As someone currently studying tourism, visiting one of Albania's developing touristic areas was fascinating. And also a bit depressing. It was spending a night in the town of Durres that really allowed me a glimpse into how tourism is developing in parts of Albania.
And let's just say that it's not particularly pretty.
As Lonely Planet's Eastern Europe guide says:
Durres was once Albania's capital. Its 10km-long beach is a lesson in unplanned development; hundreds of hotels stand side by side, barely giving breathing space to the beach and contributing to the urban-waste problem that causes frequent outbreaks of skin infections in swimmers.
Not exactly a glowing recommendation, is it?
And, while Durres wasn't actually THAT bad, the beach WAS dirty, and the town felt a bit confused. On the one hand, we had a super nice pool and white tablecloths at our beachside resort. On the other, dumpsters overflowed in town and little kids pestered every foreigner they saw for money.
This is NOT the way to develop tourism in a country.

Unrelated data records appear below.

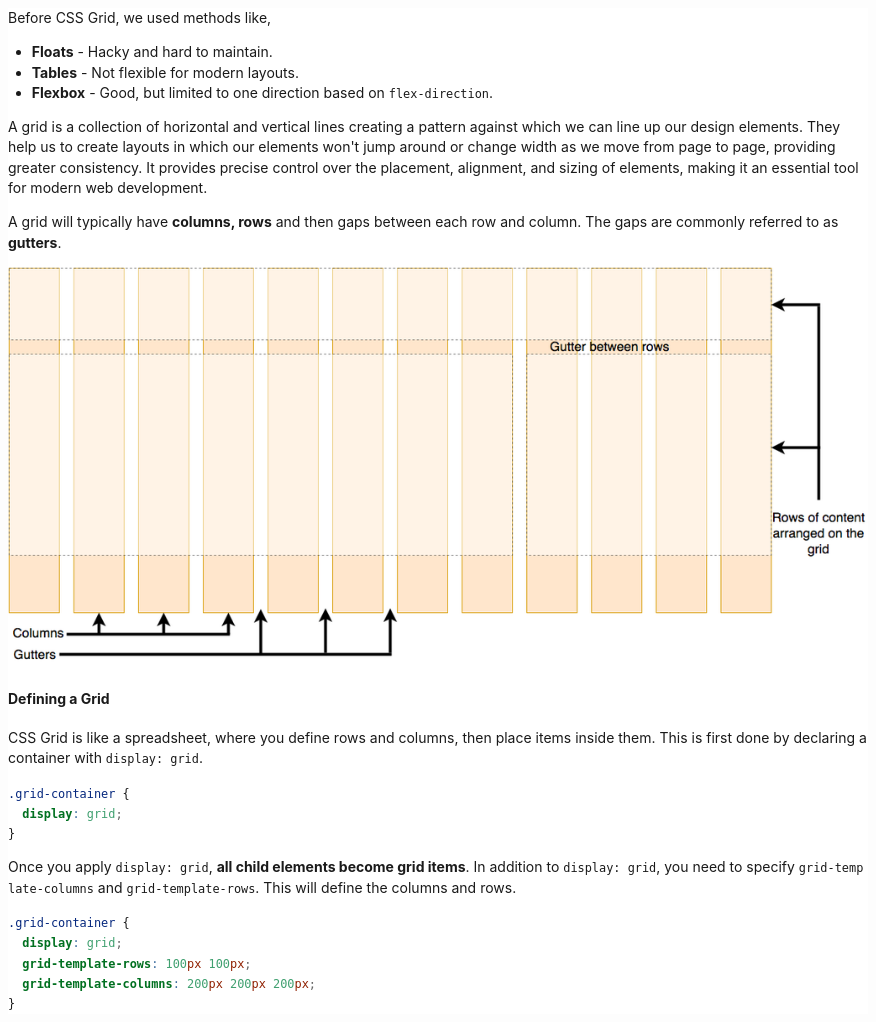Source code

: Before CSS Grid, we used methods like,

- **Floats** - Hacky and hard to maintain.
- **Tables** - Not flexible for modern layouts.
- **Flexbox** - Good, but limited to one direction based on `flex-direction`.

A grid is a collection of horizontal and vertical lines creating a pattern against which we can line up our design elements. They help us to create layouts in which our elements won't jump around or change width as we move from page to page, providing greater consistency. It provides precise control over the placement, alignment, and sizing of elements, making it an essential tool for modern web development.

A grid will typically have **columns, rows** and then gaps between each row and column. The gaps are commonly referred to as **gutters**.

<div align="center">
  <img src="./images/60.png">
</div>

#### Defining a Grid

CSS Grid is like a spreadsheet, where you define rows and columns, then place items inside them. This is first done by declaring a container with `display: grid`.

```CSS
.grid-container {
  display: grid;
}
```

Once you apply `display: grid`, **all child elements become grid items**. In addition to `display: grid`, you need to specify `grid-template-columns` and `grid-template-rows`. This will define the columns and rows.

```CSS
.grid-container {
  display: grid;
  grid-template-rows: 100px 100px;
  grid-template-columns: 200px 200px 200px;
}
```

But it's likely a product of Albania's long isolation and its desire to catch up quickly.
The Future of Albania
To me, Albania is kind of like an awkward teenager still not quite sure how to handle its changing body. It's a little weird and not very cool, and yet is trying desperately to fit in. Perhaps a little too desperately, as places like Durres hint at.
I can understand Albania, though. As someone who was a weird teenager herself, I sympathize with the country and its struggles. It's trying to overcome its past and become prosperous, but it's not an easy road. Nothing is easy when you've spent the past 5 decades in utter isolation from the rest of the world. You'd be a little weird, too.
There's definitely hope for Albania, though. It DOES have things going for it, like its gorgeous countryside and hospitable locals. The whole Balkan region in general is an up-and-comer when it comes to international tourism. Nearby Greece has been a hot spot for years, and neighbor Montenegro is swiftly rising to become a must-visit destination in Europe.
Could Albania be next?
Maybe. But it needs to get over that adolescent weirdness first.
For more updated takes on Albania's tourism development, check out these posts from some of my travel blogger friends:
- What's It Like to Travel in Albania?
- The Albanian Riviera
- 6 Unexpected Highlights of a Trip to Albania
What do you think? Would you ever want to visit Albania?
*Note: I visited Albania as part of a discounted 9-day Classic Balkan Trek tour with Busabout. All opinions, however, are my own.
Also I have literally never seen so many Albanians in one place on the internet…I’ve never seen a single other Albanian on the internet
I agree with you about the original post missing the mark. And I too have also enjoyed and even benefited from some of Amanda’s other posts. Maybe this is why I was shocked and disappointed that someone would spend just a short time in two places–and on a guided tour no less–and then feel qualified to make pronouncements such as were made about the entire country. I have been fortunate to have experienced some of Albania including the very places you mentioned–and more. (I even liked Tirana and have great memories from there too!) Albania is a gem in many ways, and you are in the right to defend it and suggest a longer, more inclusive visit.